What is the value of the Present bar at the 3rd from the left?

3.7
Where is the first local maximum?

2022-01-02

==

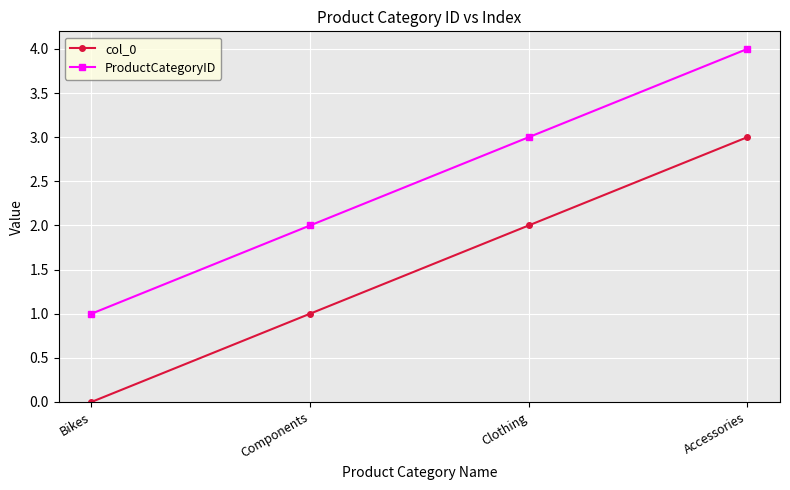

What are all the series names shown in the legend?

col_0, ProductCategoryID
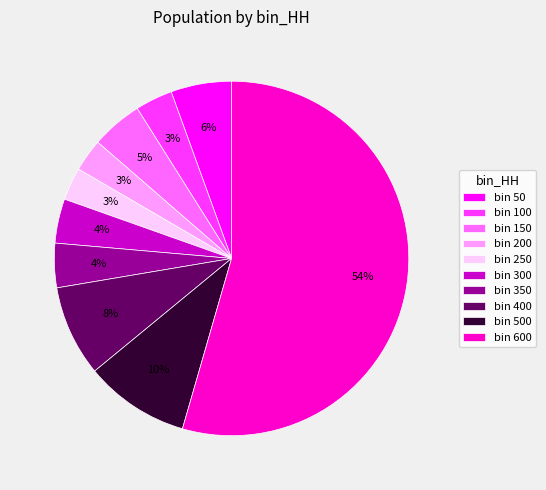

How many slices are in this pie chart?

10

ACTIVITY »
Copy the records word for word, starting at the line that contains "What is the" and ending at the line that contains "Where is the first local maximum?", with both of those lines included.

ANSWER »
What is the value of the Present bar at the 3rd from the left?

3.7
Where is the first local maximum?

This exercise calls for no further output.